Murray Bookchin passed away on July 30, 2006. We discuss the life and work of Murray Bookchin, Social Ecology, and the need for a new revolutionary movement with vision and hope.
Producer: Alan Minsky, Chris Burnett
www.social-ecology.org
"Murray Bookchin, the visionary social theorist and activist, died during the early morning of Sunday, July 30th in his home in Burlington, Vermont. During a prolific career of writing, teaching and political activism that spanned half a century, Bookchin forged a new anti-authoritarian outlook rooted in ecology, dialectical philosophy and left libertarianism.
During the 1950s and '60s, Bookchin built upon the legacies of utopian social philosophy and critical theory, challenging the primacy of Marxism on the left and linking contemporary ecological and urban crises to problems of capital and social hierarchy in general. Beginning in the mid-sixties, he pioneered a new political and philosophical synthesis-termed social ecology-that sought to reclaim local political power, by means of direct popular democracy, against the consolidation and increasing centralization of the nation state.
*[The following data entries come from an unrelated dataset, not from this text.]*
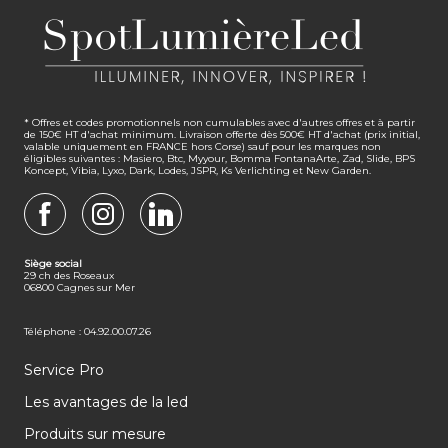
* Offres et codes promotionnels non cumulables avec d'autres offres et à partir
de 150€ HT d'achat minimum. Livraison offerte dès 500€ HT d'achat (prix initial,
valable uniquement en FRANCE hors Corse) sauf pour les marques non
éligibles suivantes : Masiero, Btc, Myyour, Bomma FontanaArte, Zad, Slide, BPS
Koncept, Vibia, Lyxo, Dark, Lodes, JSPR, Ks Verlichting et New Garden.
FACEBOOK
INSTAGRAM
LINKEDIN
Siège social
29 ch des Roseaux
06800 Cagnes sur Mer
Téléphone : 04.92.00.07.26
Service Pro
Les avantages de la led
Produits sur mesure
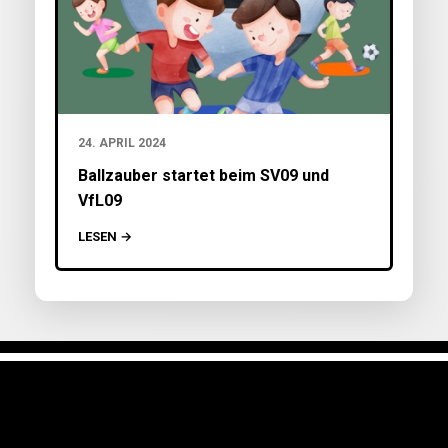
24. APRIL 2024
Ballzauber startet beim SV09 und
VfL09
LESEN →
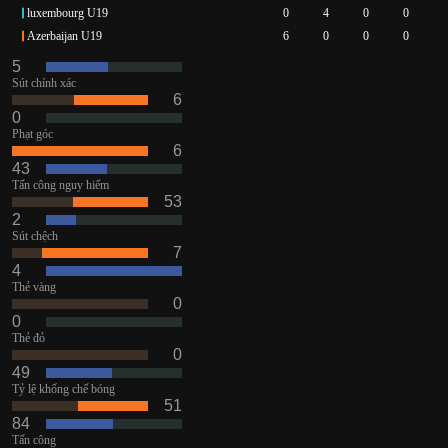
luxembourg U19
0
4
0
0
Azerbaijan U19
6
0
0
0
5
Sút chính xác
6
0
Phạt góc
6
43
Tấn công nguy hiểm
53
2
Sút chệch
7
4
Thẻ vàng
0
0
Thẻ đỏ
0
49
Tỷ lệ khống chế bóng
51
84
Tấn công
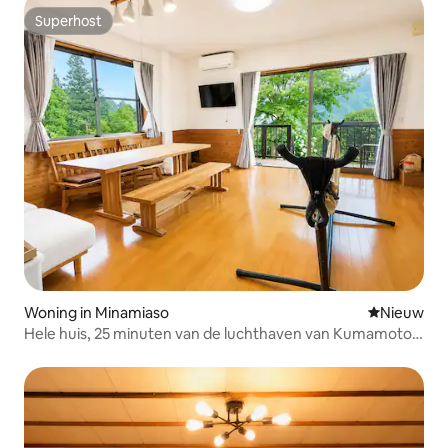
Superhost
Superhost
Woning in Minamiaso
Nieuwe ac
Nieuw
Hele huis, 25 minuten van de luchthaven van Kumamoto,
maximaal 5 personen, huisdieren toegestaan, BBQ, gratis
wifi, parkeergelegenheid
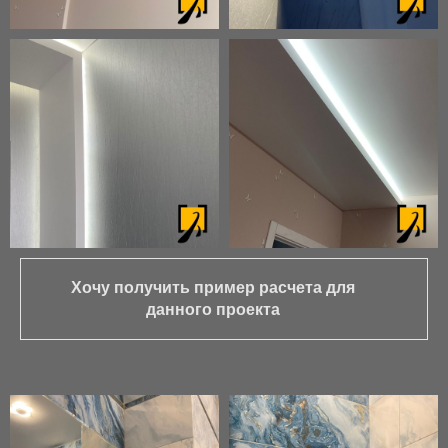
Хочу получить пример расчета для
данного проекта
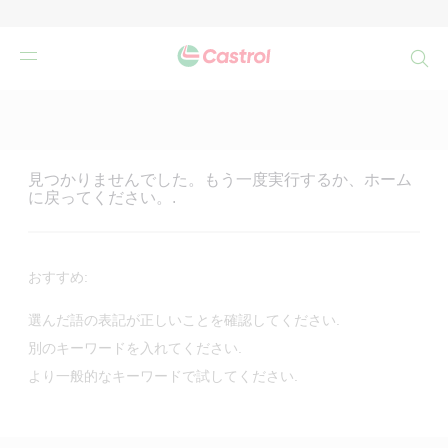
検
索
Main
Content
見つかりませんでした。もう一度実行するか、ホーム
に戻ってください。.
おすすめ:
選んだ語の表記が正しいことを確認してください.
別のキーワードを入れてください.
より一般的なキーワードで試してください.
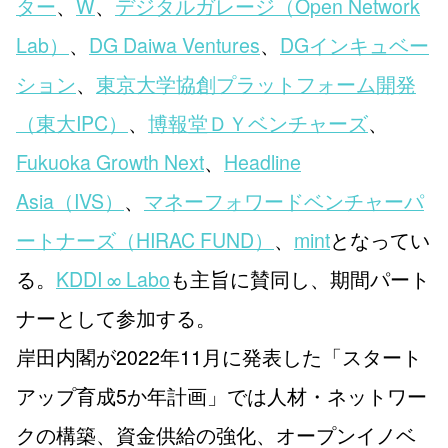
ター
、
W
、
デジタルガレージ（Open Network
Lab）
、
DG Daiwa Ventures
、
DGインキュベー
ション
、
東京大学協創プラットフォーム開発
（東大IPC）
、
博報堂ＤＹベンチャーズ
、
Fukuoka Growth Next
、
Headline
Asia（IVS）
、
マネーフォワードベンチャーパ
ートナーズ（HIRAC FUND）
、
mint
となってい
る。
KDDI ∞ Labo
も主旨に賛同し、期間パート
ナーとして参加する。
岸田内閣が2022年11月に発表した「スタート
アップ育成5か年計画」では人材・ネットワー
クの構築、資金供給の強化、オープンイノベ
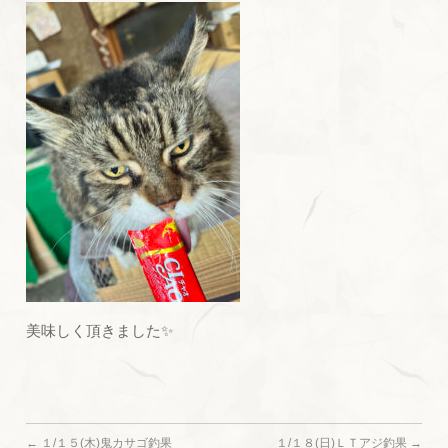
美味しく頂きました✨
←
１/１５(木)鬼カサゴ釣果
１/１８(日)ＬＴアジ釣果
→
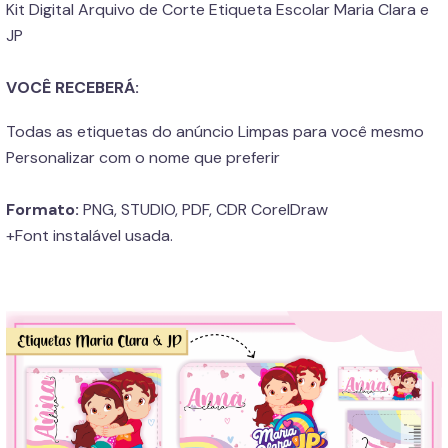
Kit Digital Arquivo de Corte Etiqueta Escolar Maria Clara e
JP
VOCÊ RECEBERÁ:
Todas as etiquetas do anúncio Limpas para você mesmo
Personalizar com o nome que preferir
Formato:
PNG, STUDIO, PDF, CDR CorelDraw
+Font instalável usada.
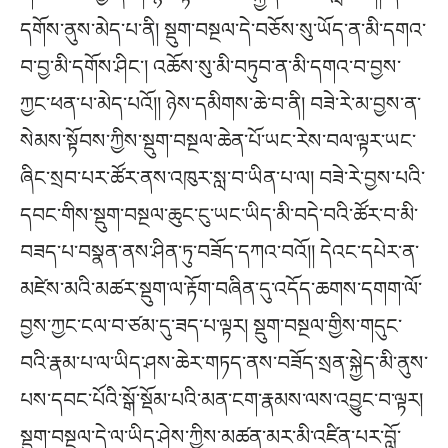
དགོས་ནུས་མེད་པ་ནི། སྡུག་བསྔལ་དེ་བཅོས་སུ་ཡོད་ན་མི་དགའ་
བ་བྱ་མི་དགོས་ཤིང༌། འཆོས་སུ་མི་བཏུབ་ན་མི་དགའ་བ་བྱས་
ཀྱང་ཕན་པ་མེད་པའོ།། ཉེས་དམིགས་ཆེ་བ་ནི། བཟེ་རེ་མ་བྱས་ན་
སེམས་སྟོབས་ཀྱིས་སྡུག་བསྔལ་ཆེན་པོ་ཡང་རེས་བལ་ལྟར་ཡང་
ཞིང་སྲབ་པར་ཚོར་ནས་འཁུར་སླ་བ་ཡིན་པ་ལ། བཟེ་རེ་བྱས་པའི་
དབང་གིས་སྡུག་བསྔལ་ཆུང་ངུ་ཡང་ཡིད་མི་བདེ་བའི་ཚོར་བ་མི་
བཟད་པ་བསྣན་ནས་ཤིན་ཏུ་བཟོད་དཀའ་བའོ།། དེའང་དཔེར་ན་
མཛེས་མའི་མཚར་སྡུག་ལ་རྟོག་བཞིན་དུ་འདོད་ཆགས་དགག་ལོ་
བྱས་ཀྱང་ངལ་བ་ཙམ་དུ་ཟད་པ་ལྟར། སྡུག་བསྔལ་གྱིས་གདུང་
བའི་རྣམ་པ་ལ་ཡིད་ཤས་ཆེར་གཏད་ནས་བཟོད་སྲན་སྐྱེད་མི་ནུས་
པས་དབང་པོའི་སྒོ་སྡོམ་པའི་མན་ངག་རྣམས་ལས་འབྱུང་བ་ལྟར།
སྡུག་བསྔལ་དེ་ལ་ཡིད་ཤེས་ཀྱིས་མཚན་མར་མི་འཛིན་པར་བློ་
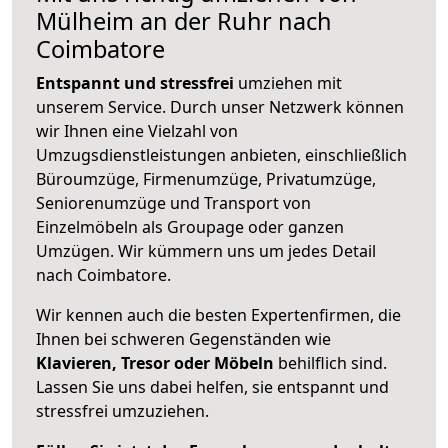
Mülheim an der Ruhr nach
Coimbatore
Entspannt und stressfrei
umziehen mit
unserem Service. Durch unser Netzwerk können
wir Ihnen eine Vielzahl von
Umzugsdienstleistungen anbieten, einschließlich
Büroumzüge, Firmenumzüge, Privatumzüge,
Seniorenumzüge und Transport von
Einzelmöbeln als Groupage oder ganzen
Umzügen. Wir kümmern uns um jedes Detail
nach Coimbatore.
Wir kennen auch die besten Expertenfirmen, die
Ihnen bei schweren Gegenständen wie
Klavieren, Tresor oder Möbeln
behilflich sind.
Lassen Sie uns dabei helfen, sie entspannt und
stressfrei umzuziehen.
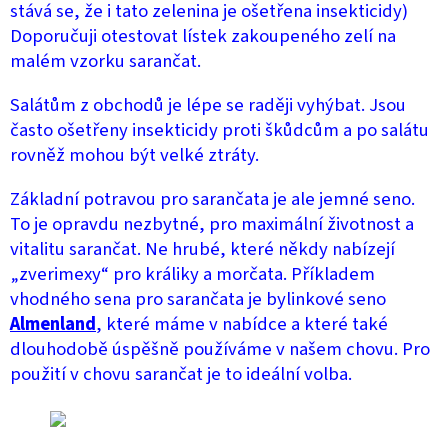
stává se, že i tato zelenina je ošetřena insekticidy)
Doporučuji otestovat lístek zakoupeného zelí na
malém vzorku sarančat.
Salátům z obchodů je lépe se raději vyhýbat. Jsou
často ošetřeny insekticidy proti škůdcům a po salátu
rovněž mohou být velké ztráty.
Základní potravou pro sarančata je ale jemné seno.
To je opravdu nezbytné, pro maximální životnost a
vitalitu sarančat. Ne hrubé, které někdy nabízejí
„zverimexy“ pro králiky a morčata. Příkladem
vhodného sena pro sarančata je bylinkové seno
Almenland
, které máme v nabídce a které také
dlouhodobě úspěšně používáme v našem chovu. Pro
použití v chovu sarančat je to ideální volba.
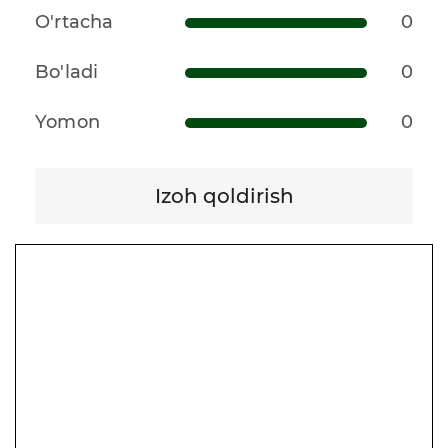
O'rtacha
0
Bo'ladi
0
Yomon
0
Izoh qoldirish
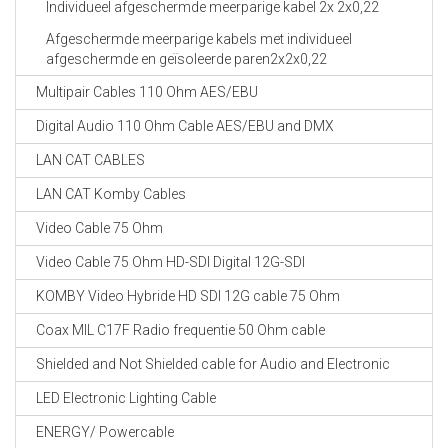
Individueel afgeschermde meerparige kabel 2x 2x0,22
Afgeschermde meerparige kabels met individueel
afgeschermde en geïsoleerde paren2x2x0,22
Multipair Cables 110 Ohm AES/EBU
Digital Audio 110 Ohm Cable AES/EBU and DMX
LAN CAT CABLES
LAN CAT Komby Cables
Video Cable 75 Ohm
Video Cable 75 Ohm HD-SDI Digital 12G-SDI
KOMBY Video Hybride HD SDI 12G cable 75 Ohm
Coax MIL C17F Radio frequentie 50 Ohm cable
Shielded and Not Shielded cable for Audio and Electronic
LED Electronic Lighting Cable
ENERGY/ Powercable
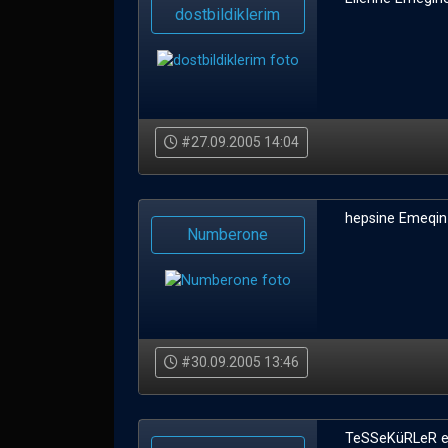
dostbildiklerim
#27.09.2005 14:04
hepsine Emeqin 
Numberone
#30.09.2005 13:46
TeSSeKüRLeR e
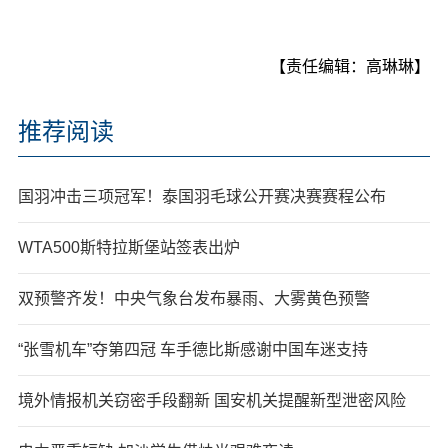
【责任编辑：高琳琳】
推荐阅读
国羽冲击三项冠军！泰国羽毛球公开赛决赛赛程公布
WTA500斯特拉斯堡站签表出炉
双预警齐发！中央气象台发布暴雨、大雾黄色预警
“张雪机车”夺第四冠 车手德比斯感谢中国车迷支持
境外情报机关窃密手段翻新 国安机关提醒新型泄密风险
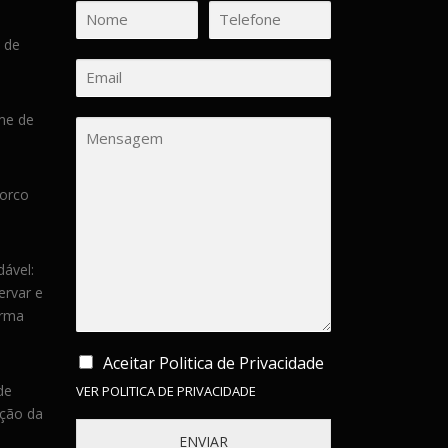
 de
ume de
porco
dável:
ervar e
orma
Aceitar Politica de Privacidade
de
VER POLITICA DE PRIVACIDADE
ção da
ENVIAR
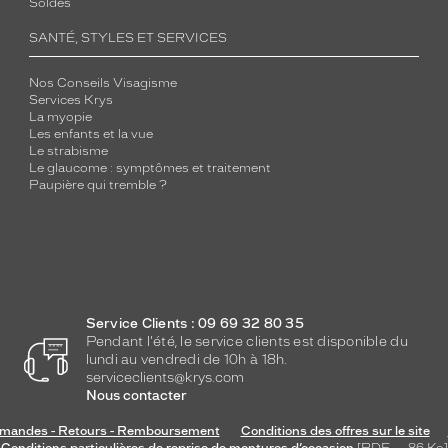
Soldes
SANTÉ, STYLES ET SERVICES
Nos Conseils Visagisme
Services Krys
La myopie
Les enfants et la vue
Le strabisme
Le glaucome : symptômes et traitement
Paupière qui tremble ?
Service Clients : 09 69 32 80 35
Pendant l'été, le service clients est disponible du
lundi au vendredi de 10h à 18h.
serviceclients@krys.com
Nous contacter
andes - Retours - Remboursement
Conditions des offres sur le site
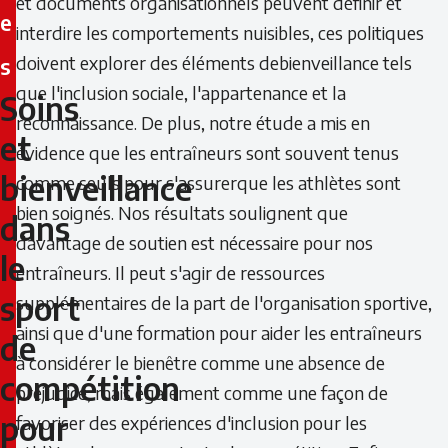
et documents organisationnels peuvent définir et
e
interdire les comportements nuisibles, ces politiques
doivent explorer des éléments debienveillance tels
s
que l'inclusion sociale, l'appartenance et la
Soins
Soins
reconnaissance. De plus, notre étude a mis en
et
et
évidence que les entraîneurs sont souvent tenus
bienveillance
comme seuls pour s'assurerque les athlètes sont
bienveillance
bien soignés. Nos résultats soulignent que
dans
dans
davantage de soutien est nécessaire pour nos
le
entraîneurs. Il peut s'agir de ressources
le
sport
supplémentaires de la part de l'organisation sportive,
sport
ainsi que d'une formation pour aider les entraîneurs
de
à considérer le bienêtre comme une absence de
de
compétition
préjudice, mais également comme une façon de
compétition
pour
favoriser des expériences d'inclusion pour les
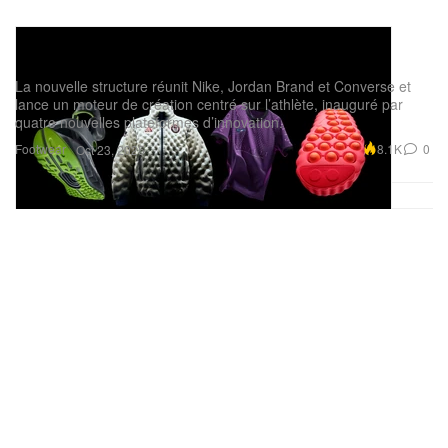
NIKE, Inc. Sport Offense mise tout sur
l’innovation
La nouvelle structure réunit Nike, Jordan Brand et Converse et
lance un moteur de création centré sur l’athlète, inauguré par
quatre nouvelles plateformes d’innovation.
Footwear
8.1K
0
Oct 23, 2025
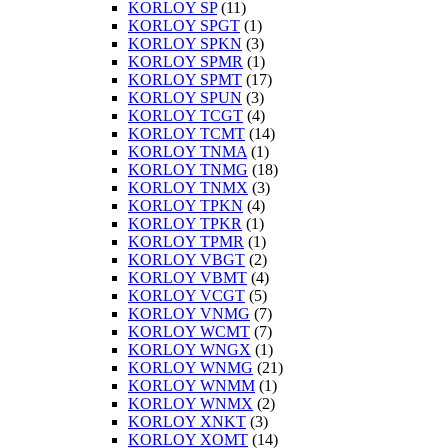
KORLOY SP
(11)
KORLOY SPGT
(1)
KORLOY SPKN
(3)
KORLOY SPMR
(1)
KORLOY SPMT
(17)
KORLOY SPUN
(3)
KORLOY TCGT
(4)
KORLOY TCMT
(14)
KORLOY TNMA
(1)
KORLOY TNMG
(18)
KORLOY TNMX
(3)
KORLOY TPKN
(4)
KORLOY TPKR
(1)
KORLOY TPMR
(1)
KORLOY VBGT
(2)
KORLOY VBMT
(4)
KORLOY VCGT
(5)
KORLOY VNMG
(7)
KORLOY WCMT
(7)
KORLOY WNGX
(1)
KORLOY WNMG
(21)
KORLOY WNMM
(1)
KORLOY WNMX
(2)
KORLOY XNKT
(3)
KORLOY XOMT
(14)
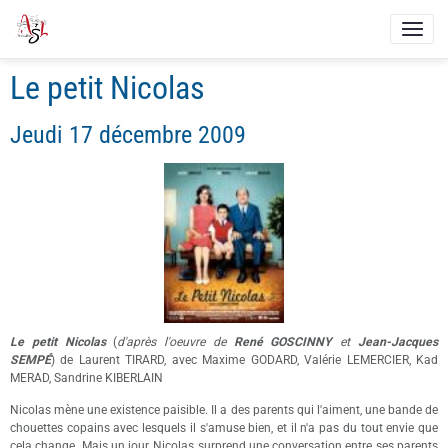
Le petit Nicolas
Jeudi 17 décembre 2009
Le petit Nicolas
(
d'après l'oeuvre de
René GOSCINNY
et
Jean-Jacques
SEMPÉ
) de Laurent TIRARD, avec Maxime GODARD, Valérie LEMERCIER, Kad
MERAD, Sandrine KIBERLAIN
Nicolas mène une existence paisible. Il a des parents qui l'aiment, une bande de
chouettes copains avec lesquels il s'amuse bien, et il n'a pas du tout envie que
cela change. Mais un jour, Nicolas surprend une conversation entre ses parents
From the 1960s to the present, the utopian dimension of Bookchin's social ecology inspired several generations of social and ecological activists, from the pioneering urban ecology movements of the sixties, to the 1970s' back-to-the-land, antinuclear, and sustainable technology movements, the beginnings of Green politics and organic agriculture in the early 1980s, and the anti-authoritarian global justice movement that came of age in 1999 in the streets of Seattle. His influence was often cited by prominent political and social activists throughout the US, Europe, South America, Turkey, Japan, and beyond..."
excerpt from:
-The Last Utopian The Visionary Life of Murray Bookchin By BRIAN TOKAR
Chaia Heller is a writer, educator and activist working in the anti-biotechnology, anti-corporate globalization and feminist movements. As a long-time faculty member of the Institute for Social Ecology, Heller has been investigating the implications of multinationals, biotechnology, sweatshops, and new international trade apparatuses for women, people of color, farmers, and on democracy throughout the world. Her book, The Ecology of Everyday Life: Rethinking the Desire for Nature, radicalizes questions of globalization, feminism, ecology and technology. Heller holds a PhD in anthropology and teaches at Holyoke College.